[Data records]

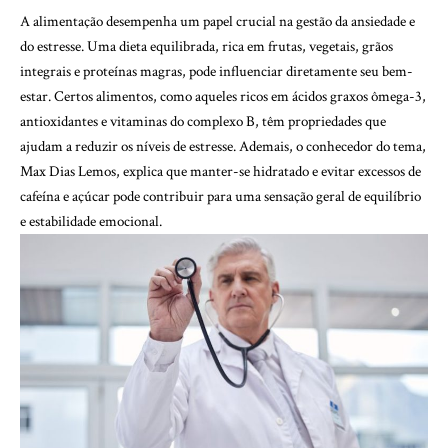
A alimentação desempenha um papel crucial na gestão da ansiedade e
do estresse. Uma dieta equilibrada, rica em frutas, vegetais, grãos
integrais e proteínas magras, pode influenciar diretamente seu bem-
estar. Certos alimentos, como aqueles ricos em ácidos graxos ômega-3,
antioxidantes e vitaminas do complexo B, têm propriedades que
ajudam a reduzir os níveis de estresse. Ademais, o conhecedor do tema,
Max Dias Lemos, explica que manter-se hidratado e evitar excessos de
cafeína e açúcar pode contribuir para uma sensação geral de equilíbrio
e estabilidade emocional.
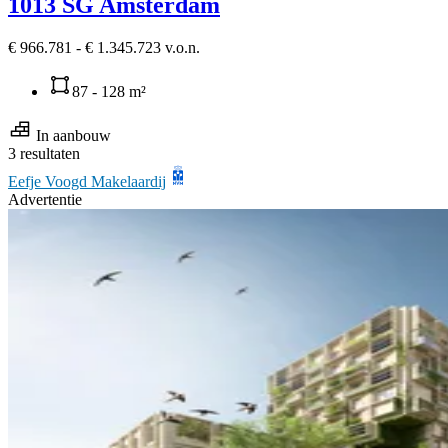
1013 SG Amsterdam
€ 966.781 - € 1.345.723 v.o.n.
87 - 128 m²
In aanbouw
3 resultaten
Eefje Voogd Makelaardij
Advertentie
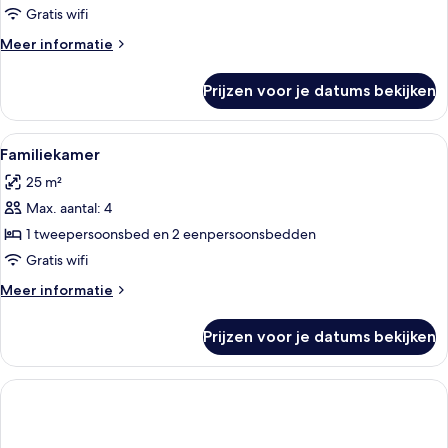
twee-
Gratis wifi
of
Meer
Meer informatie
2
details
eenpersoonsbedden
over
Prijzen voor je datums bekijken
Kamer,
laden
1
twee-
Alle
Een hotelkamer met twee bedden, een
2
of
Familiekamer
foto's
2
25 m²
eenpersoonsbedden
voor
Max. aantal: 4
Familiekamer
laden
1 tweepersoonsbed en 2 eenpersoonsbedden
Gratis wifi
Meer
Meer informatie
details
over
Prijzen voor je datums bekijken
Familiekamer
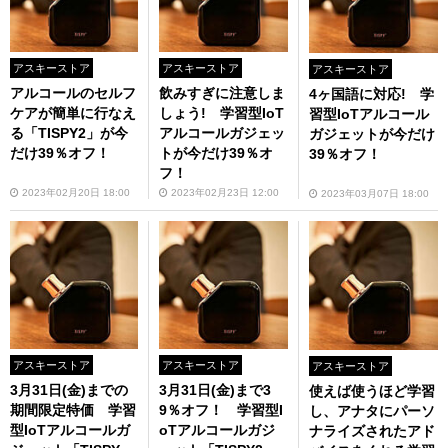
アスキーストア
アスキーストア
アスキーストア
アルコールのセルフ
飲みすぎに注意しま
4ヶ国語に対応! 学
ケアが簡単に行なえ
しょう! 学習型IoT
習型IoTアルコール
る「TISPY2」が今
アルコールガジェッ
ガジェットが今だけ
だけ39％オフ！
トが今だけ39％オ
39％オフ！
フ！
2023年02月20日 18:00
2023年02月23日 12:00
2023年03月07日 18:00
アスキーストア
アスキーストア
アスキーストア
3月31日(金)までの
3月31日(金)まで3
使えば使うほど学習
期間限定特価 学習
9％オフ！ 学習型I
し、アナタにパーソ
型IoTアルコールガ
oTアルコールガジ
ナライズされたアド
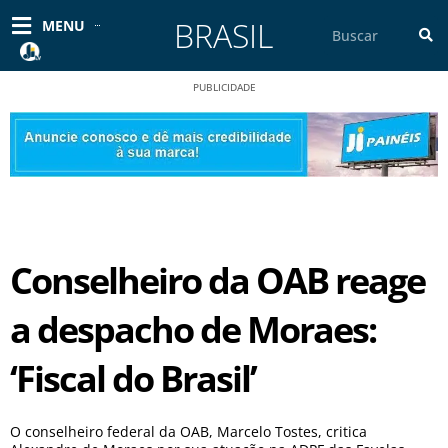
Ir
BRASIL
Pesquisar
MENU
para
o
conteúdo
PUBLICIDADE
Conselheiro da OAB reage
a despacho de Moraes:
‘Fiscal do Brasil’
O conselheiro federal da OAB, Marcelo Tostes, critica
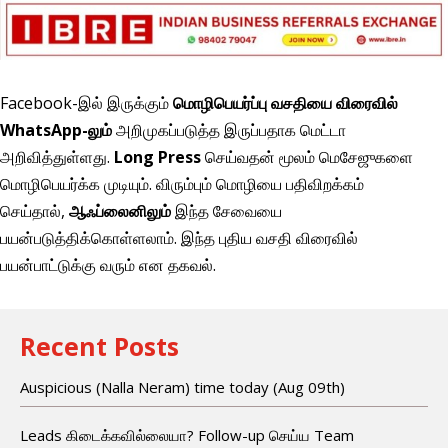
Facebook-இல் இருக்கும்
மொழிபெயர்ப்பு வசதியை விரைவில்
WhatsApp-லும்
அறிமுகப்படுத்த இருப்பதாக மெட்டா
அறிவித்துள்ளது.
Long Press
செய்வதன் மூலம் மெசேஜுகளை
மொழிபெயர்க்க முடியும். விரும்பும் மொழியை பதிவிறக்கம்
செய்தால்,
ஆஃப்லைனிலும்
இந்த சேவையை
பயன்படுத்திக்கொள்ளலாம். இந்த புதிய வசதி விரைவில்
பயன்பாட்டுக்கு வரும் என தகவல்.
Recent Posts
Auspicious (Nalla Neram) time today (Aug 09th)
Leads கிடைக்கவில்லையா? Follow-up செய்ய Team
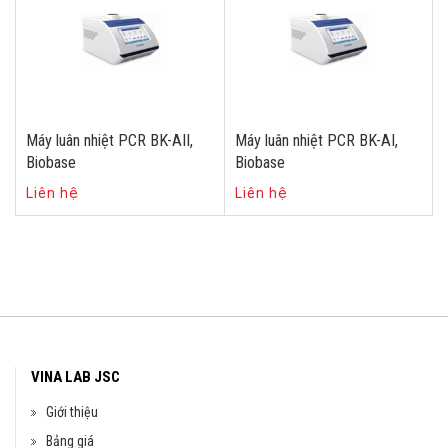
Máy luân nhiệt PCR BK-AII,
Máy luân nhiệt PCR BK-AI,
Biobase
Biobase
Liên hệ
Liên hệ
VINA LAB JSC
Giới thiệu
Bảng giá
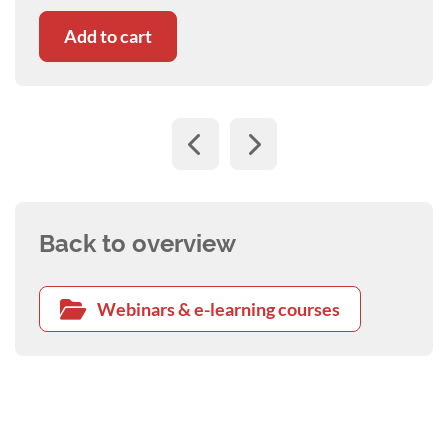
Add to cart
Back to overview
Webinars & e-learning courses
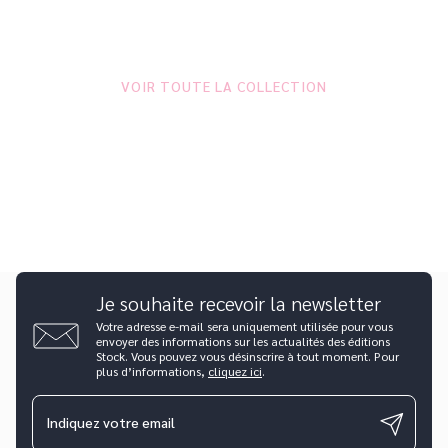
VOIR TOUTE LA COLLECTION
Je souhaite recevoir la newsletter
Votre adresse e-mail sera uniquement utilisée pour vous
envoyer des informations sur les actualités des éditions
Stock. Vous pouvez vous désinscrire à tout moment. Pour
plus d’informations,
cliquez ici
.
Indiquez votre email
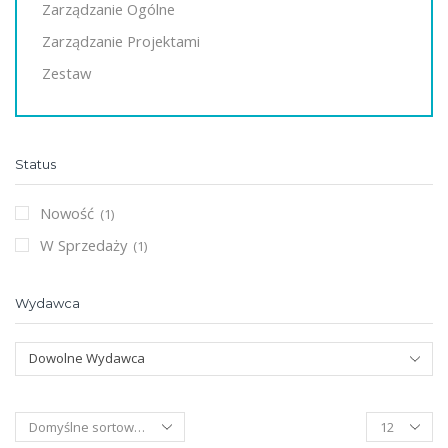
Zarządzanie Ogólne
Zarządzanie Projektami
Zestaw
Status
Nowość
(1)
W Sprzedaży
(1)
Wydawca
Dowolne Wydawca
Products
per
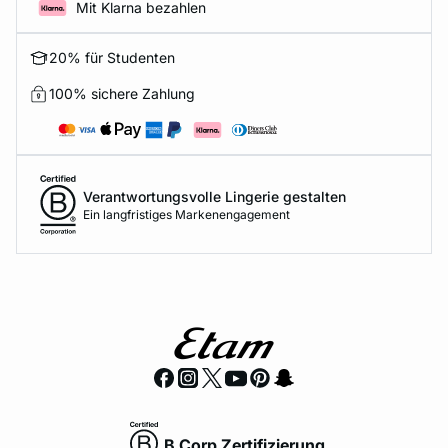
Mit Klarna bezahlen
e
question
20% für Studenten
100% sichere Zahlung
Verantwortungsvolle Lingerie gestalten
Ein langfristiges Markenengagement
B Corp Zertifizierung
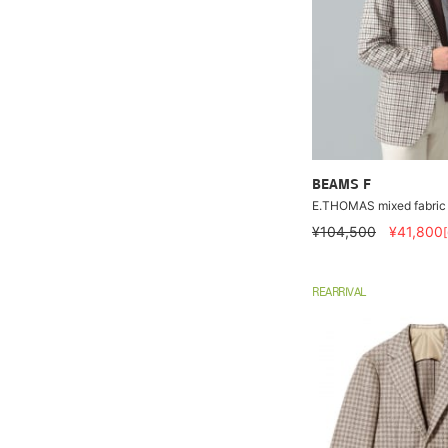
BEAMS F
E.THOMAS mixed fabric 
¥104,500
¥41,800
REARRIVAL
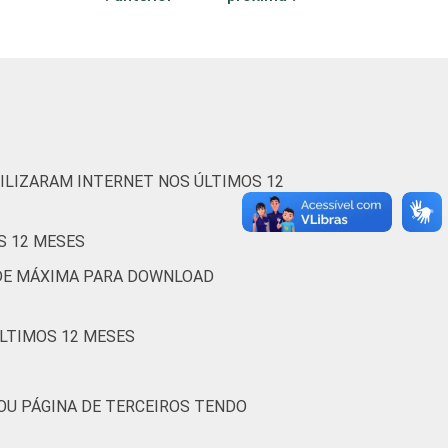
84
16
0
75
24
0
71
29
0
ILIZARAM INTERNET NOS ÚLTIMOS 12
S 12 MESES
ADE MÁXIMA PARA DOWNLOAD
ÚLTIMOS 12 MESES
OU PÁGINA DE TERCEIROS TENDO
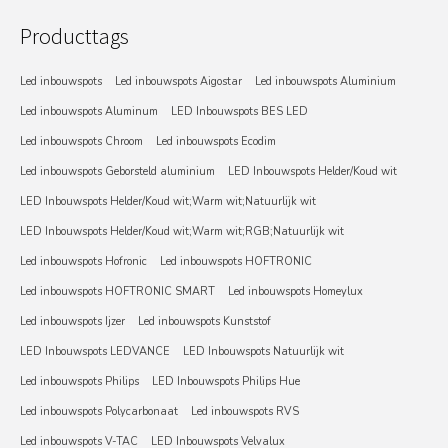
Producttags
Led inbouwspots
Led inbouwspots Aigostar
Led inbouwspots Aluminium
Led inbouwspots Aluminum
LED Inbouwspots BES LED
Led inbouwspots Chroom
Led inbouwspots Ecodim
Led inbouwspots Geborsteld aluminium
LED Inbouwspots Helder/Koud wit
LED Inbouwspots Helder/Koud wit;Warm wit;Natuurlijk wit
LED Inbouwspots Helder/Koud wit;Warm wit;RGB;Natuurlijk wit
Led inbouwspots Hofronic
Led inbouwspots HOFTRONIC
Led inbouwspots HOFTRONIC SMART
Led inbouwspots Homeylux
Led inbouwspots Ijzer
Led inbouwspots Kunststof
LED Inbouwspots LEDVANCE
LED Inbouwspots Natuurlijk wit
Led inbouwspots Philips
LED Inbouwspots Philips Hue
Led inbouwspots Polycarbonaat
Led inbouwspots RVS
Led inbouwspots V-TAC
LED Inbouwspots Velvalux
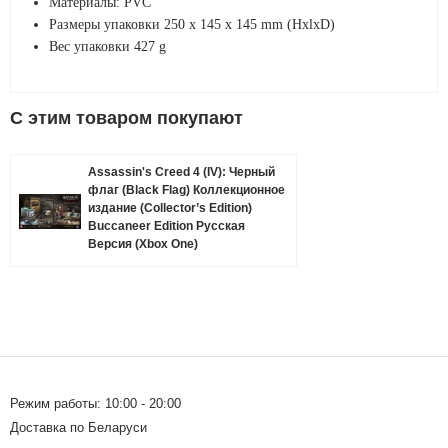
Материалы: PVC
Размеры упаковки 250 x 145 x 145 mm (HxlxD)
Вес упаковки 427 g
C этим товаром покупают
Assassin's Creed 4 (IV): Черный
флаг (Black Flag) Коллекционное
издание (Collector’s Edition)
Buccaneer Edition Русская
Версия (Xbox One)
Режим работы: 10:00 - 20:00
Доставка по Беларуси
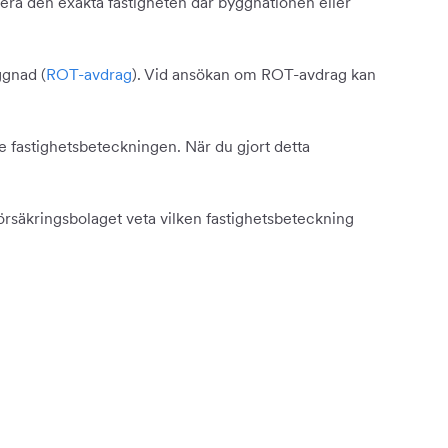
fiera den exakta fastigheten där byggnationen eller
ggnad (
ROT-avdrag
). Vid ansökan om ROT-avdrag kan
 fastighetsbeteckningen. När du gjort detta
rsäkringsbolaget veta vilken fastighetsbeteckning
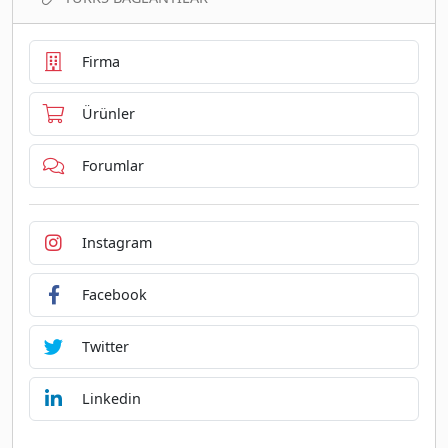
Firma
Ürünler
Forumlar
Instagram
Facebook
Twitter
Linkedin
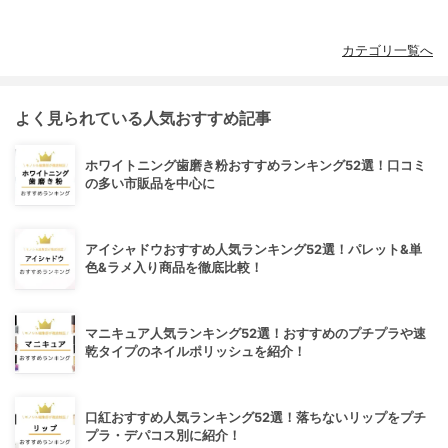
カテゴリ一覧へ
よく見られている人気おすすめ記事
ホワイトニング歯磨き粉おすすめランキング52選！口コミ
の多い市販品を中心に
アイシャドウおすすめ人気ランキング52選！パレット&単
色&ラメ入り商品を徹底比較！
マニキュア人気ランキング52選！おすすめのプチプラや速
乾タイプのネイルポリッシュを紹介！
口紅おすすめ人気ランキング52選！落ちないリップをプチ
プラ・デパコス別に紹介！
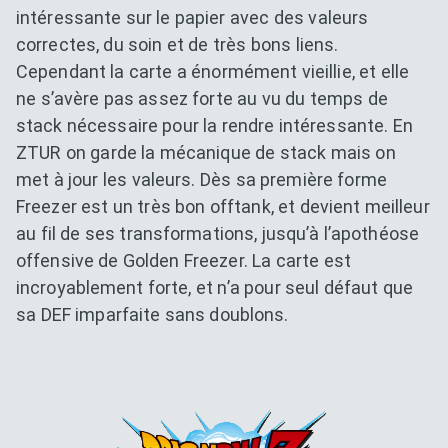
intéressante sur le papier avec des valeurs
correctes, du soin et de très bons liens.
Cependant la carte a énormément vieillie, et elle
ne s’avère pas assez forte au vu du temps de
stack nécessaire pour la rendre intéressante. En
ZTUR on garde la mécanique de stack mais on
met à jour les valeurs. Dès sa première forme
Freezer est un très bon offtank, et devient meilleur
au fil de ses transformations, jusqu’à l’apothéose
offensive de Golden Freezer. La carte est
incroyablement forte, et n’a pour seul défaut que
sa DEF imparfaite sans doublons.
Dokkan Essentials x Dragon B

[/Data records]

:: How to complete this task ::
In the listing above, find the line with "Материалы: PVC" and the line with "プラ・デパコス別に紹介！". Transcribe those two and everything between, exactly, leaving out pictures.

:: Answer to this task ::
Материалы: PVC
Размеры упаковки 250 x 145 x 145 mm (HxlxD)
Вес упаковки 427 g
C этим товаром покупают
Assassin's Creed 4 (IV): Черный
флаг (Black Flag) Коллекционное
издание (Collector’s Edition)
Buccaneer Edition Русская
Версия (Xbox One)
Режим работы: 10:00 - 20:00
Доставка по Беларуси
fiera den exakta fastigheten där byggnationen eller
ggnad (
ROT-avdrag
). Vid ansökan om ROT-avdrag kan
 fastighetsbeteckningen. När du gjort detta
rsäkringsbolaget veta vilken fastighetsbeteckning
Firma
Ürünler
Forumlar
Instagram
Facebook
Twitter
Linkedin
カテゴリ一覧へ
よく見られている人気おすすめ記事
ホワイトニング歯磨き粉おすすめランキング52選！口コミ
の多い市販品を中心に
アイシャドウおすすめ人気ランキング52選！パレット&単
色&ラメ入り商品を徹底比較！
マニキュア人気ランキング52選！おすすめのプチプラや速
乾タイプのネイルポリッシュを紹介！
口紅おすすめ人気ランキング52選！落ちないリップをプチ
プラ・デパコス別に紹介！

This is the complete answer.